Determine serum levels of lactate, glucose, glycerol, and insulin during hypoglycemia. Considerations are as follows:
Hypoglycemia is defined by the author as a blood glucose concentration below 60 mg/dL as determined in a hospital laboratory.
Portable glucometers are notoriously inaccurate and imprecise in the hypoglycemic range. However, their convenience and wide distribution often place them as the first diagnostic tool in the evaluation of patients with hypoglycemia.
To improve the chance of obtaining a diagnostic sample during the metabolic crisis, the practitioner should obtain 10 mL of whole blood in a red top tube during the crisis (seizure, loss of consciousness) or when hypoglycemia is suspected.
The laboratory should process the blood immediately to separate the serum by centrifugation and to store it at -70°C for subsequent analysis of metabolic intermediates.
The next voided urine specimen (obtained as close to the crisis as possible) is equally valuable.
The most specific, minimally invasive, diagnostic test for fructose 1,6-diphosphatase (FDPase) deficiency is D-fructose challenge; however, this provocative test is dangerous and should be avoided during an acute crisis. In patients with FDPase deficiency, blood glucose levels fall below 60 mg/dL in response to D-fructose challenge, and the serum lactate levels rise (typically >2 standard deviations above the mean).
Direct enzymatic assay of hepatic FDPase activity from hepatic specimens remains the most specific diagnostic test for this disorder. The assay is performed by a handful of reference laboratories (eg, Chen at Duke University).
A prolonged fast can induce lactic acidosis with hypoglycemia in patients with FDPase deficiency as a result of impaired gluconeogenesis.
Elevated urinary excretion of glycerol-3-phosphate appears to be specific to the disorder. The presence of glyceroluria at or shortly after the time of the metabolic crisis is a useful adjunct to confirm intact lipolytic pathways. However, hyperglyceroluria is not specific because it also can occur in patients with glycerol kinase deficiency.
A controlled fasting study or D-fructose challenge under the supervision of a pediatric endocrinologist in the hospital setting permits recapitulation of the presentation to confirm the diagnosis. Less dangerous diagnostic techniques are available at few medical centers. However, simple peripheral blood specimens can be mailed to these centers for diagnosis while supportive care is provided to the patient.
Glycerol challenge results in glyceroluria in patients with FDPase deficiency, although this result also occurs with disorders of glycerol metabolism (eg, glycerol kinase deficiency).
In Japan, Iga et al reported a breakthrough for the screening of FDPase deficiency based on routine urine specimens. Their work suggests that this method can rapidly determine FDPase deficiency in these patients either during a metabolic crisis or during the stable clinical condition. The technique combines modifications of the Matsumoto and Kuhara method of urinalysis with gas chromatography and mass spectrometry in the selected-ion monitoring mode. This landmark paper delineates the possibility of identifying many asymptomatic patients who may be undiagnosed, as well as patients misclassified with sudden infant death syndrome or Reye syndrome.
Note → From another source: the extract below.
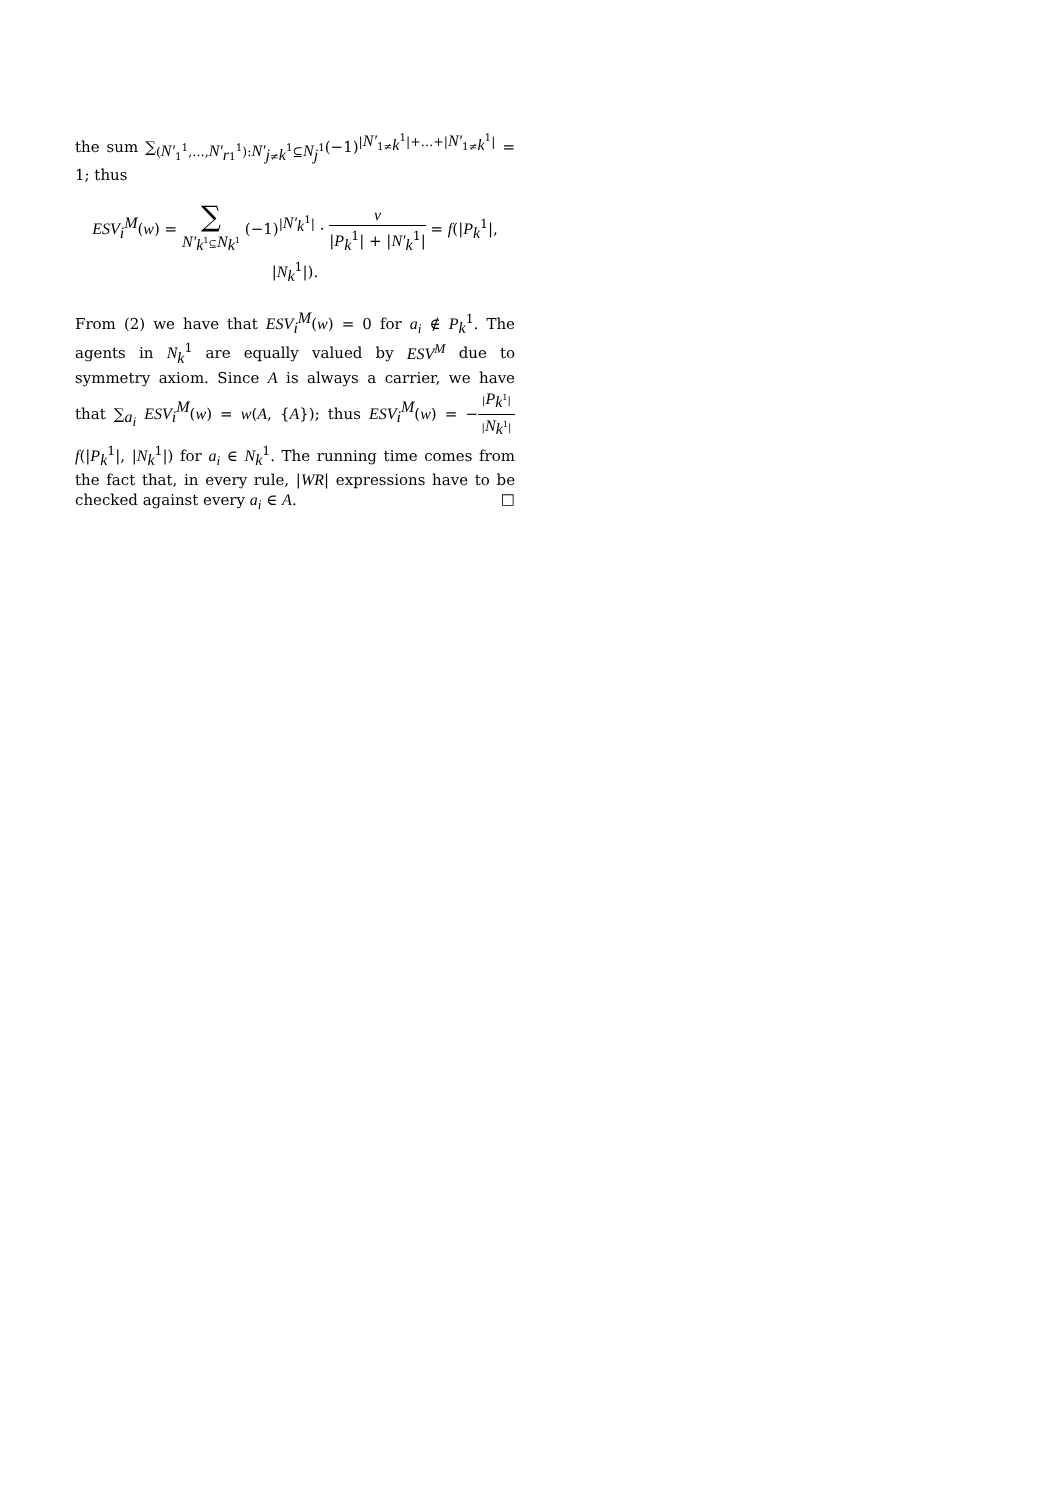the sum ∑<sub>(N′<sub>1</sub><sup>1</sup>,…,N′<sub>r1</sub><sup>1</sup>):N′<sub>j≠k</sub><sup>1</sup>⊆N<sub>j</sub><sup>1</sup></sub>(−1)<sup>|N′<sub>1≠k</sub><sup>1</sup>|+…+|N′<sub>1≠k</sub><sup>1</sup>|</sup> = 1; thus
ESV<sub>i</sub><sup>M</sup>(w) = ∑ N′<sub>k</sub><sup>1</sup>⊆N<sub>k</sub><sup>1</sup> (−1)<sup>|N′<sub>k</sub><sup>1</sup>|</sup> · v |P<sub>k</sub><sup>1</sup>| + |N′<sub>k</sub><sup>1</sup>| = f(|P<sub>k</sub><sup>1</sup>|, |N<sub>k</sub><sup>1</sup>|).
From (2) we have that ESV<sub>i</sub><sup>M</sup>(w) = 0 for a<sub>i</sub> ∉ P<sub>k</sub><sup>1</sup>. The agents in N<sub>k</sub><sup>1</sup> are equally valued by ESV<sup>M</sup> due to symmetry axiom. Since A is always a carrier, we have that ∑<sub>a<sub>i</sub></sub> ESV<sub>i</sub><sup>M</sup>(w) = w(A, {A}); thus ESV<sub>i</sub><sup>M</sup>(w) = −|P<sub>k</sub><sup>1</sup>| |N<sub>k</sub><sup>1</sup>|f(|P<sub>k</sub><sup>1</sup>|, |N<sub>k</sub><sup>1</sup>|) for a<sub>i</sub> ∈ N<sub>k</sub><sup>1</sup>. The running time comes from the fact that, in every rule, |WR| expressions have to be checked against every a<sub>i</sub> ∈ A. □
Kikawa et al reported a minimally invasive diagnostic test using cultured lymphocytes. This test is presently available only by contacting these investigators.
Assessment of hepatic FDPase isoenzyme activity is the definitive diagnostic procedure.
Needle biopsy of the liver may be performed under local anesthesia. Most investigators prefer an open biopsy specimen to guarantee a sample of hepatic tissue sufficient to complete multiple enzymatic analyses.